A televisão do vizinho está ligada. Eu canto baixinho para não escutar o que diz o locutor. As noites de maio são lindas! Percebo em minha mão o leve volume da transparente taça de vinho. Tinto, seco, merlot, o que mais gosto. Ergo-a num brinde ao meu inimigo imaginário, perdoando-o pelo mal que me causou.
Os inimigos reais são cruelmente inofensivos. Fazem contraponto aos meus amigos de ocasião, que pouco acrescentam ao pouco que sou para eles. Agora, os outros, aqueles, estes sim. São para toda a vida. Eles sabem, não é preciso reverenciá-los aqui.
Uma garotinha, filha da vizinha, me oferece uma xícara de pipoca. Depois sai correndo e o cachorro vai atrás dela. Eu adoro crianças. E velhos, eu me adoro também. Só não gosto de políticos, de radicalistas, de minorias majoritárias, de oportunistas, de quem não gosta de mim.

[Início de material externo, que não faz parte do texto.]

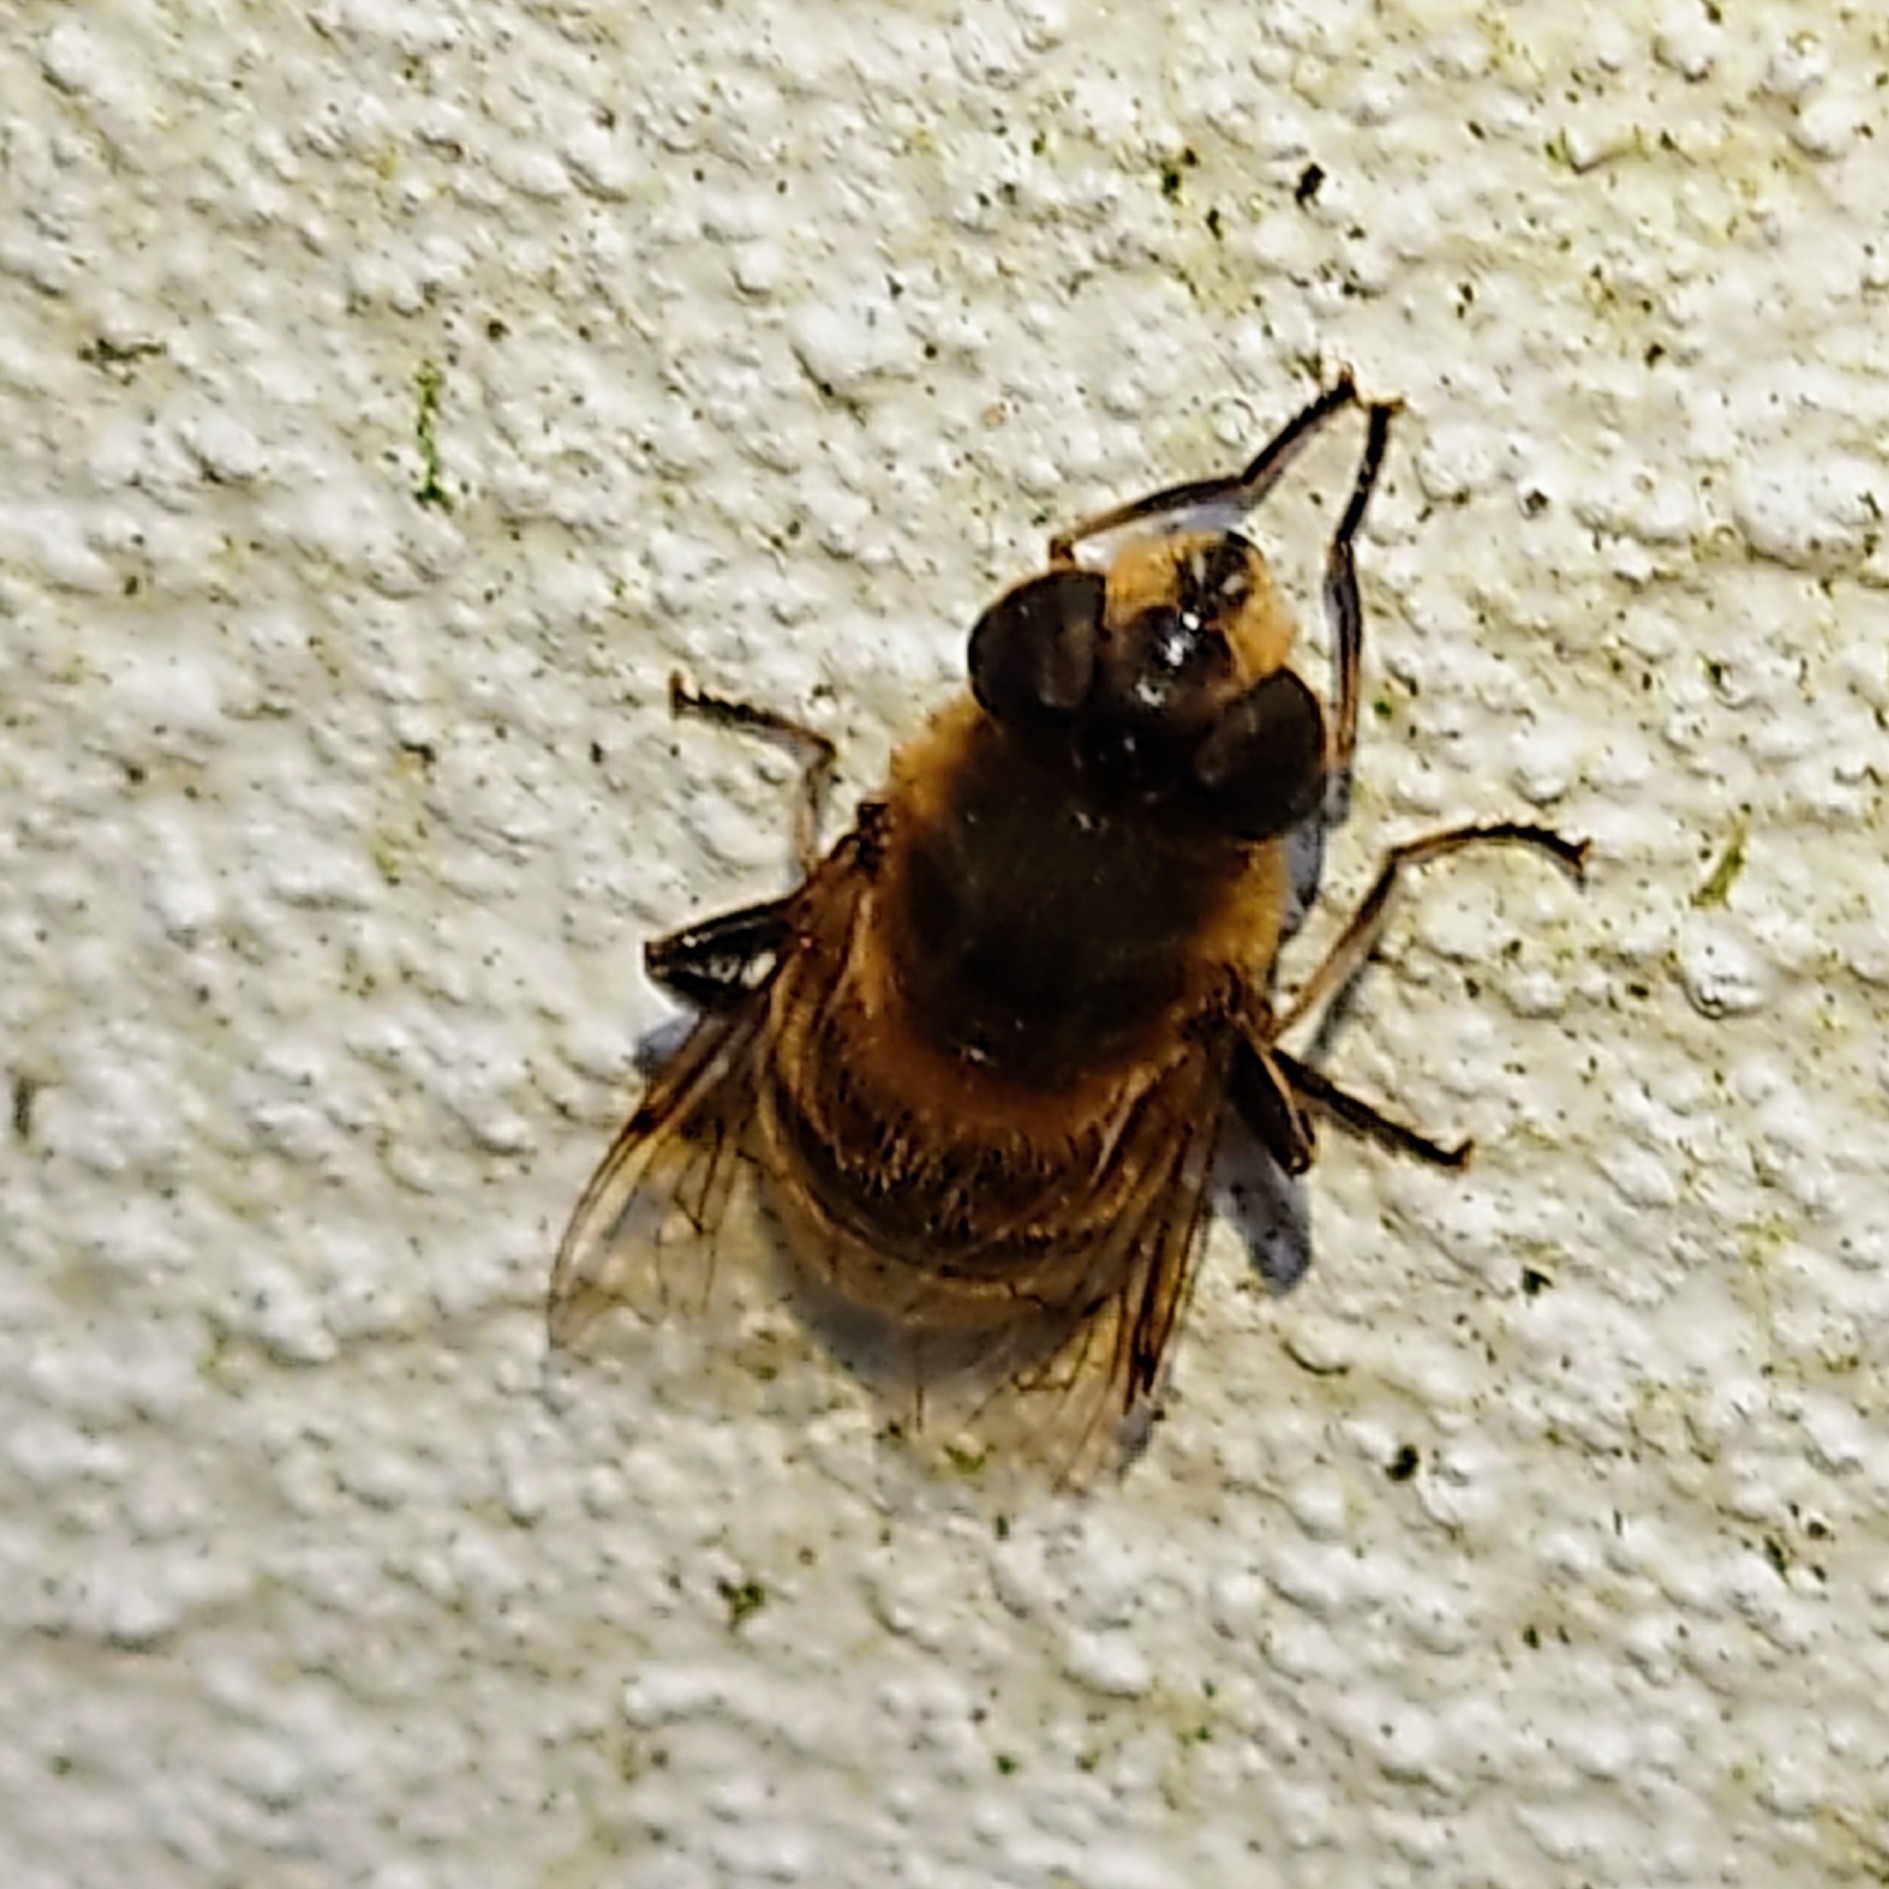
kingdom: Animalia
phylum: Arthropoda
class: Insecta
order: Diptera
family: Syrphidae
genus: Eristalis
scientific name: Eristalis tenax
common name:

Uma canção, eu precisava escutar agora. Que fosse lenta, romântica, melodiosa, letra benfeita. Eu sairia da poltrona e convidaria minha primeira namorada pra dançar.
Depois que ela fosse embora, eu me sentaria aqui de novo. E pegaria um livro. Não muito grosso, que livro grosso não me atrai. E leria em voz alta para mosquitos e grilos ouvirem. E, quem sabe, os anjos também, lá de longe.
Minha taça de vinho já está vazia. Encho-a novamente. A noite está ficando fria. Engraçado, sempre quando me dá vontade de chorar, tenho vontade de rir. Daqui a pouco vou dormir.
Amanhã, quando sair para dar minha caminhada, vou ter que ouvir de novo a mesma ladainha de sempre: “Olha lá o seu Adamastor Pereira, coitado, não regula bem da cabeça!”.